→ Task requirements:
Your answer must be the records below repeated word for word, with no pictures in it.

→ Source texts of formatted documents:
━━━━━━━━━━━━━━━━━━━━━━━━━━━━━━
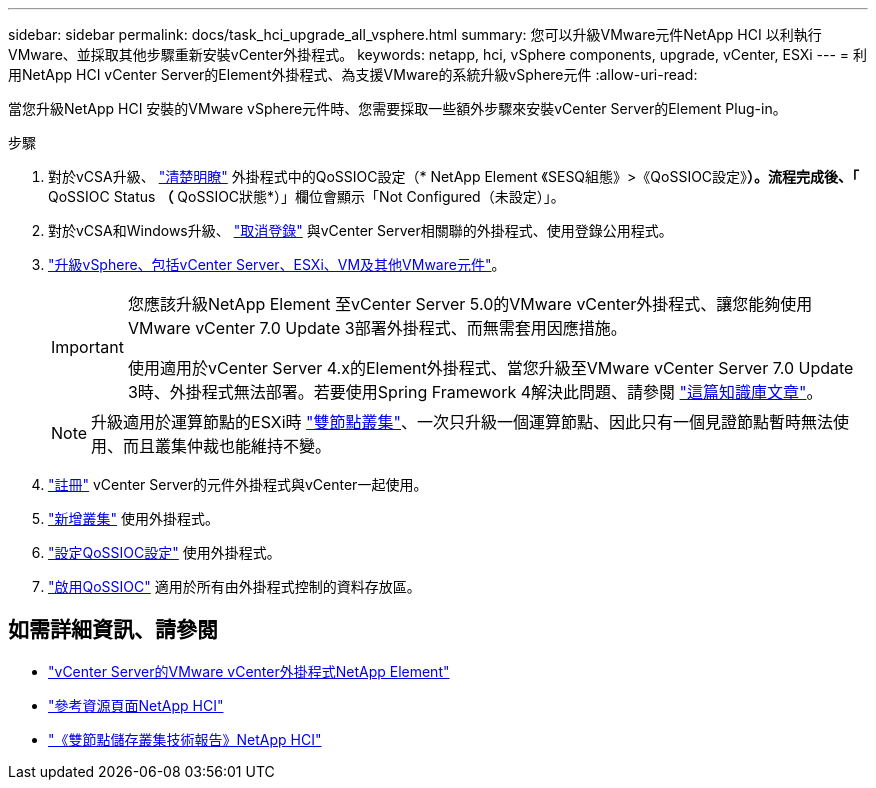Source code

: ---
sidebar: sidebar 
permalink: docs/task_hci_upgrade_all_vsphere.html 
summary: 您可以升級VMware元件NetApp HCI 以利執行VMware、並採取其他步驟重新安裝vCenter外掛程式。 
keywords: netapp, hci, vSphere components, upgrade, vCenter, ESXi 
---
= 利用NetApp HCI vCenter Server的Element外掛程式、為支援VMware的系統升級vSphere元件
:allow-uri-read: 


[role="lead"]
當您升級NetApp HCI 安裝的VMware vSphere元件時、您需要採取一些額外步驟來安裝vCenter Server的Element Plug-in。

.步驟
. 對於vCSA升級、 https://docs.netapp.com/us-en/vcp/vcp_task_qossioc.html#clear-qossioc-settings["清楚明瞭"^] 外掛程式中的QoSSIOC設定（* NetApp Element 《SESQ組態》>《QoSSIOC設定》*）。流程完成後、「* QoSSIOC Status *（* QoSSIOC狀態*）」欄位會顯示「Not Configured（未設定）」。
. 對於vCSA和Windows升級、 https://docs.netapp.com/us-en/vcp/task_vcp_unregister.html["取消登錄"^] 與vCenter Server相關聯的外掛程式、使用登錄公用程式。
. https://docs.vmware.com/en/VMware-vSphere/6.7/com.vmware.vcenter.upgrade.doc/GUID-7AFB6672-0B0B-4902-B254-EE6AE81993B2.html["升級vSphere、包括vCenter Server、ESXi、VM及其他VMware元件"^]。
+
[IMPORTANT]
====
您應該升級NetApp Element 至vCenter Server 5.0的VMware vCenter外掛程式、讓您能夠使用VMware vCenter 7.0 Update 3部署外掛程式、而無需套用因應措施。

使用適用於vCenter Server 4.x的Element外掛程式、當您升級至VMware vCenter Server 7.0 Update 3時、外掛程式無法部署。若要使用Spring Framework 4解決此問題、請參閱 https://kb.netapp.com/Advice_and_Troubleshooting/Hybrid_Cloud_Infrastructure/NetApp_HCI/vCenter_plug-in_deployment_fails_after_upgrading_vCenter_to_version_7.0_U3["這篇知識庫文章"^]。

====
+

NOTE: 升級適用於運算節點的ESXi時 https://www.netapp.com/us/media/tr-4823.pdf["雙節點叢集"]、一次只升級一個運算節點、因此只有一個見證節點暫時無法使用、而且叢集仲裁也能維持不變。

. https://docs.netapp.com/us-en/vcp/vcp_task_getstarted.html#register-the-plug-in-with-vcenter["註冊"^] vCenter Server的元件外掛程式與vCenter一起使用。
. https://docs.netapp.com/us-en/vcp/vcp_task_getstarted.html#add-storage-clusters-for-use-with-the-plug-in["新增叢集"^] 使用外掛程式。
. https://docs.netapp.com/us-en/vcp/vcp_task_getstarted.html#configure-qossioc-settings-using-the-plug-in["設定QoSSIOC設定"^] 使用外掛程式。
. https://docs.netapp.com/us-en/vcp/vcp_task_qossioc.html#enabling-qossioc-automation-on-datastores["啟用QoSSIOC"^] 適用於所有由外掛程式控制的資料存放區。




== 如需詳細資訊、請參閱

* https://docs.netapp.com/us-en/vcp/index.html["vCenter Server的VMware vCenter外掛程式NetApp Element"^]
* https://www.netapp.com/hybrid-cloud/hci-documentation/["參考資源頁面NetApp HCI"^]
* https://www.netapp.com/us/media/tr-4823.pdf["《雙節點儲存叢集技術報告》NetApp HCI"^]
━━━━━━━━━━━━━━━━━━━━━━━━━━━━━━
→ Solution to this problem:
Source code

: ---
sidebar: sidebar 
permalink: docs/task_hci_upgrade_all_vsphere.html 
summary: 您可以升級VMware元件NetApp HCI 以利執行VMware、並採取其他步驟重新安裝vCenter外掛程式。 
keywords: netapp, hci, vSphere components, upgrade, vCenter, ESXi 
---
= 利用NetApp HCI vCenter Server的Element外掛程式、為支援VMware的系統升級vSphere元件
:allow-uri-read: 


[role="lead"]
當您升級NetApp HCI 安裝的VMware vSphere元件時、您需要採取一些額外步驟來安裝vCenter Server的Element Plug-in。

.步驟
. 對於vCSA升級、 https://docs.netapp.com/us-en/vcp/vcp_task_qossioc.html#clear-qossioc-settings["清楚明瞭"^] 外掛程式中的QoSSIOC設定（* NetApp Element 《SESQ組態》>《QoSSIOC設定》*）。流程完成後、「* QoSSIOC Status *（* QoSSIOC狀態*）」欄位會顯示「Not Configured（未設定）」。
. 對於vCSA和Windows升級、 https://docs.netapp.com/us-en/vcp/task_vcp_unregister.html["取消登錄"^] 與vCenter Server相關聯的外掛程式、使用登錄公用程式。
. https://docs.vmware.com/en/VMware-vSphere/6.7/com.vmware.vcenter.upgrade.doc/GUID-7AFB6672-0B0B-4902-B254-EE6AE81993B2.html["升級vSphere、包括vCenter Server、ESXi、VM及其他VMware元件"^]。
+
[IMPORTANT]
====
您應該升級NetApp Element 至vCenter Server 5.0的VMware vCenter外掛程式、讓您能夠使用VMware vCenter 7.0 Update 3部署外掛程式、而無需套用因應措施。

使用適用於vCenter Server 4.x的Element外掛程式、當您升級至VMware vCenter Server 7.0 Update 3時、外掛程式無法部署。若要使用Spring Framework 4解決此問題、請參閱 https://kb.netapp.com/Advice_and_Troubleshooting/Hybrid_Cloud_Infrastructure/NetApp_HCI/vCenter_plug-in_deployment_fails_after_upgrading_vCenter_to_version_7.0_U3["這篇知識庫文章"^]。

====
+

NOTE: 升級適用於運算節點的ESXi時 https://www.netapp.com/us/media/tr-4823.pdf["雙節點叢集"]、一次只升級一個運算節點、因此只有一個見證節點暫時無法使用、而且叢集仲裁也能維持不變。

. https://docs.netapp.com/us-en/vcp/vcp_task_getstarted.html#register-the-plug-in-with-vcenter["註冊"^] vCenter Server的元件外掛程式與vCenter一起使用。
. https://docs.netapp.com/us-en/vcp/vcp_task_getstarted.html#add-storage-clusters-for-use-with-the-plug-in["新增叢集"^] 使用外掛程式。
. https://docs.netapp.com/us-en/vcp/vcp_task_getstarted.html#configure-qossioc-settings-using-the-plug-in["設定QoSSIOC設定"^] 使用外掛程式。
. https://docs.netapp.com/us-en/vcp/vcp_task_qossioc.html#enabling-qossioc-automation-on-datastores["啟用QoSSIOC"^] 適用於所有由外掛程式控制的資料存放區。




== 如需詳細資訊、請參閱

* https://docs.netapp.com/us-en/vcp/index.html["vCenter Server的VMware vCenter外掛程式NetApp Element"^]
* https://www.netapp.com/hybrid-cloud/hci-documentation/["參考資源頁面NetApp HCI"^]
* https://www.netapp.com/us/media/tr-4823.pdf["《雙節點儲存叢集技術報告》NetApp HCI"^]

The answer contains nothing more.